• The task:
In the post below on living a simple, modest, and clean life, retype the passage from "Okay, back to" to "I am doing." without any changes.

I think live like your dying is best done by embracing those around you and exhibiting a strong inner peace.

Okay, back to normal law-school life in the next post. These are just my thoughts as of late and as I am striving to include them in my personal growth, I think it is important to talk about them. Law school life for a wife is about growing. That's what I am doing.
Anyway, this coming week I'm working 3, maybe 4, 10-11 hour days, (not to mention the normal 1 or 2 nine hour days I'll also have) so I doubt I will have much energy to post when I get home. I'll see you all next weekend!

04 February 2010

The Key to the Other Side

So, the more clothes I have, the more laundry I have to do, right? Well, yes, but, as I thought about later, I didn't want people getting the wrong impression either. I think today's society over-embraces a care-free nature. It emphasizes a lack of responsibility and encourages an ignorance of consequences (I plan to discuss this further in my next post). Anyway, I don't want people thinking that I'm encouraging this behavior with my emerging philosophy.

My thoughts can be surmised in this sentence: I do not want to look back on my life and remember all the times I washed my windows.

However, this is also true: I also do not want to look back on my life and remember that I couldn't see out my windows.

So I have two options. I can either not have windows, or I can have a moderate amount of windows that I clean. I vote for the latter. What I was trying to get at was that I want to have a simple, modest house. I do not want closets full of clothes, walls full of windows, or tons of square footage. I want enough clothes to dress nicely for most occasions, but I don't need a different dress for every event or a new purse for every season. I want to pool my time and resources into my family and my leisure life, so instead of owning a big house with new cars, I'll own a modest house with slightly used cars and a kayak (for example). But I want my simple, modest life to be very clean and organized. I want to put a huge emphasis on leading an organized, clean lifestyle. I will spend less time doing laundry because I will have fewer loads to do, NOT because I wash my clothes less often.

For those of you who don't know me personally, I am exceptionally clean and organize. Almost to the point of disorder. Whenever I feel an excess of emotion (be it boredom, anger, or happiness), I clean. Organizing is enjoyable for me. I have spent the last three weekends reorganizing my apartment for fun. Every Monday I clean off and rearrange my desk at work. When things in my life are messy, I feel suffocated and frustrated. One time I freaked out and almost cried because Matt would not organize his monopoly houses when we played. I realize that I'm a freak. I don't care, it is how I stay sane. Although, I do seriously worry about how my kids will develop if I never let them keep their toys out.

Anyway, so yes, I am a believer in simple, modest, and CLEAN. It is such a huge part of my life that I didn't think to express it in my developing philosophy, but some things just can't go without saying.

• Excerpted records:
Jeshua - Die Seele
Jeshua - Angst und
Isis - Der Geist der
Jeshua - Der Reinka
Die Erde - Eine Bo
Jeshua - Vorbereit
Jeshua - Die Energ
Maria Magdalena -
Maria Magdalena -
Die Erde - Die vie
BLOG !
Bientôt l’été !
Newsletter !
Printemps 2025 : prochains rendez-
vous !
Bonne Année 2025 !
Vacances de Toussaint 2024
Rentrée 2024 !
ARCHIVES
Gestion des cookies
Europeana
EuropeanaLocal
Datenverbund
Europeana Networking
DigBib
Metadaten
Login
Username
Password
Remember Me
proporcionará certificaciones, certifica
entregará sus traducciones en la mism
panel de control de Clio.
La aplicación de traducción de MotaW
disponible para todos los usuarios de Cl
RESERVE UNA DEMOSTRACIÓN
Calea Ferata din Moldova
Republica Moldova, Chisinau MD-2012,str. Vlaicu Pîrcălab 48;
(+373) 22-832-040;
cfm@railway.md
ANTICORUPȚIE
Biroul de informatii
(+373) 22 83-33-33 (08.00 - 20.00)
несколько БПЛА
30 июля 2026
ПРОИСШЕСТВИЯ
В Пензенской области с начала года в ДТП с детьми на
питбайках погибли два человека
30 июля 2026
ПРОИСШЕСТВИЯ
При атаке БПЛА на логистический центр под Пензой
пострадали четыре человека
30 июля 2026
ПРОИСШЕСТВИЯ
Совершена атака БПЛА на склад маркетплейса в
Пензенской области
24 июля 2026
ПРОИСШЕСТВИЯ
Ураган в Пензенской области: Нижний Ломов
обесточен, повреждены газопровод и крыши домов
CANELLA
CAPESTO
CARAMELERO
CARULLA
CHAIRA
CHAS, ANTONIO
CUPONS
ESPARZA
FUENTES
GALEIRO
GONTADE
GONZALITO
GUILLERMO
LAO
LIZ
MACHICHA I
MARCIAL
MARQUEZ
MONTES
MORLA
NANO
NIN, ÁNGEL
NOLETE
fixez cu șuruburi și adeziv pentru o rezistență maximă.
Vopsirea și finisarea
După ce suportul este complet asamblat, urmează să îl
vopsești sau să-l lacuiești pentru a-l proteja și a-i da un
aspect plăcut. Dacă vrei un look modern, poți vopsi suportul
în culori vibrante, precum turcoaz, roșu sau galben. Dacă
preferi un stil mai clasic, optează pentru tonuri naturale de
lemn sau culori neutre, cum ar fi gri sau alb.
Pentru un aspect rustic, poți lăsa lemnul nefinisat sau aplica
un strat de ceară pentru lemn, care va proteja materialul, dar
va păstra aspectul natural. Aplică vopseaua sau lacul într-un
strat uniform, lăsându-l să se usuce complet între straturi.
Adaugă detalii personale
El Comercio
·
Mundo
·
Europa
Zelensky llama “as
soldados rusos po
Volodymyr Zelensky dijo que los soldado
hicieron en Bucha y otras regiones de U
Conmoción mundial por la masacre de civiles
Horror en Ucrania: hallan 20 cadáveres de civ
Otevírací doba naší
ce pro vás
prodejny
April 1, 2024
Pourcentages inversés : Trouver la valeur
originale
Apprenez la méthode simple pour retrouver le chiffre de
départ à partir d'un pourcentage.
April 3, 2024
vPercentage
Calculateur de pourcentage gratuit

• Answer for this exercise:
Okay, back to normal law-school life in the next post. These are just my thoughts as of late and as I am striving to include them in my personal growth, I think it is important to talk about them. Law school life for a wife is about growing. That's what I am doing.